Note: A program based on the code snippets shown below is available in the
GvrsC "examples" folder under the name ExampleLocation.c

Opening a file

The code snippet below illustrates the steps in opening a GVRS file.

Gvrs* gvrs;
int status = GvrsOpen(&gvrs, "ETOPO1_v1.0.4_comp_huffman.gvrs", "r");
if (!gvrs) {
    printf("Unable to open GVRS file, error code %d\n", status);
    exit(-1);
}
GvrsSummarize(gvrs, stdout);
status = GvrsClose(gvrs);   // GvrsClose cleans up all resources associated with its input

The GvrsOpen() function is analogous to the fopen() function in the C standard library. It opens a GVRS file, then allocates and initializes memory needed to support file access. In this case, the file ETOPO1_v1.0.4_comp_huffman.gvrs was opened on a readonly basis.

Most functions in the GVRS C API return a status of zero if they are successful and a non-zero error code if they are unsuccessful. If the GvrsOpen function encountered an error in attempting to open the file, it would set the local variable gvrs (a pointer) to null and would return a non-zero status code.

Once the file is successfully opened, the code snippet prints a summary of the file organization to standard output and then closes the file.

The text below gives an abridged view of the summary

GVRS file:       ETOPO1_v1.0.4_comp_huffman.gvrs
UUID:            74e6d47-c224-4d8e-8076-cfacbcb71889
Identification:  ETOPO1_Ice_c_gmt4.grd
Last modified:   2024-06-15 02:48:24 (UTC)

Rows in raster:            10800
Columns in raster:         21600
Rows in tile:                 90
Columns in tile:             120
Rows of tiles:               120
Columns of tiles:            180
Cells in raster:       233280000
Cells in tile:             10800
Tiles in raster:           21600

Coordinate system: Geographic
Range of Values, Full Domain
   x values:      -180.000000,  180.000000, (360.000000)
   y values:       -90.000000,   90.000000, (180.000000)
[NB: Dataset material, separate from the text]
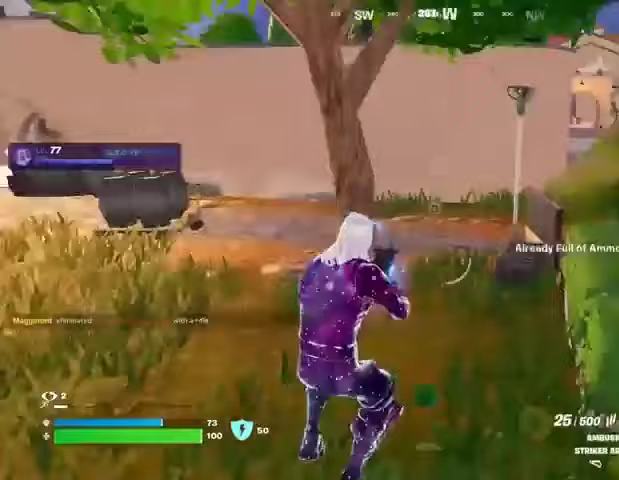
{"buttons": [], "left_stick": "up-right", "right_stick": "center", "events": [[67, "right_stick", "center"], [167, "CROSS", "down"], [233, "CROSS", "up"], [233, "L1", "down"], [267, "right_stick", "left"], [333, "L1", "up"], [467, "right_stick", "center"]]}
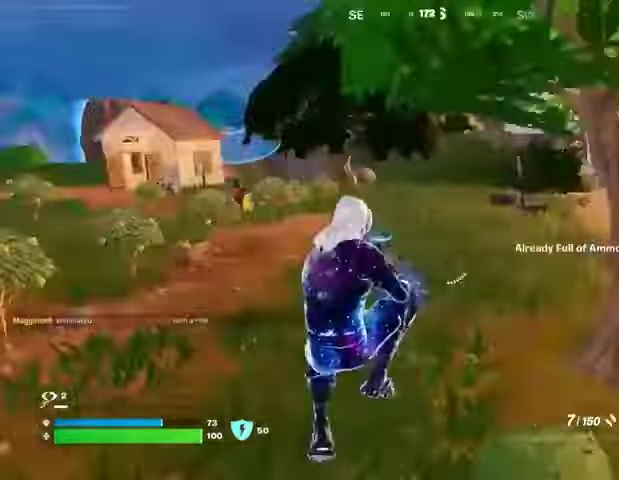
{"buttons": [], "left_stick": "up-right", "right_stick": "right", "events": [[33, "SQUARE", "down"], [100, "SQUARE", "up"], [267, "R3", "down"], [267, "right_stick", "right"], [367, "R3", "up"]]}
Elements ----------------------------------------
    Name:   z
    Type:   Short
    Label:  Elevation
    Description: Elevation (positive values) or depth (negative), in meters
    Units:       m
    Values
        Minimum:    -11000
        Maximum:      8848
        Fill:       -32768

Data compression:  Enabled
Identification            Read Int    Write Int     Read Float     Write Flt
    GvrsHuffman           Yes         No            No             No

Identification data

The first thing we see in the summary text are identification strings.

All GVRS files are automatically assigned a Universally Unique Identifier (UUID). For practical purposes, the UUID assigns a unique identifier to every GVRS file. This feature is intended to support tracking files in inventory control systems, databases, and similar applications.

Every GVRS file can carry an optional, arbitrary identification string. The Gridfour software distribution includes a demonstration application called PackageData.java which uses the root-name of the source-file as its identification.

The identification strings are followed by the dimensions of the grid. These value match the statistics I cited above.

GVRS elements

The most interesting item in the summary block may be the table of elements .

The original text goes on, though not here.